#### Assigned task:
Return copies of the lines below that mention "נעלי".

[Saved data entries]
━━━━━━━━━━
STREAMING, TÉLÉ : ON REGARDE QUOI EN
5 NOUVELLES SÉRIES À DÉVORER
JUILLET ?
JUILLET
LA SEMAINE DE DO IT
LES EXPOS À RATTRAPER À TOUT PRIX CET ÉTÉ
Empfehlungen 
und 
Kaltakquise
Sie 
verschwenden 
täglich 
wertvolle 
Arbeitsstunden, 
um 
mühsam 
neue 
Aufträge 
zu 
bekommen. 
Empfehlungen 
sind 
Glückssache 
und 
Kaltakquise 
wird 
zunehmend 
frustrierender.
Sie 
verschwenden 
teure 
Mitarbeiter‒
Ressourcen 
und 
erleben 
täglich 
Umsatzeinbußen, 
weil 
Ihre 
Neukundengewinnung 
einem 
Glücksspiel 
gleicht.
━━━━━━━━━━
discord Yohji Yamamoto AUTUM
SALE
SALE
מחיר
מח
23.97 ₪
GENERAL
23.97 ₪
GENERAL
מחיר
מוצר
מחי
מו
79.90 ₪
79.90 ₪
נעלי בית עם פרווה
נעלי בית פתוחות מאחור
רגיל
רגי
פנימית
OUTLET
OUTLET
━━━━━━━━━━
#### Written solution:
נעלי בית עם פרווה
נעלי בית פתוחות מאחור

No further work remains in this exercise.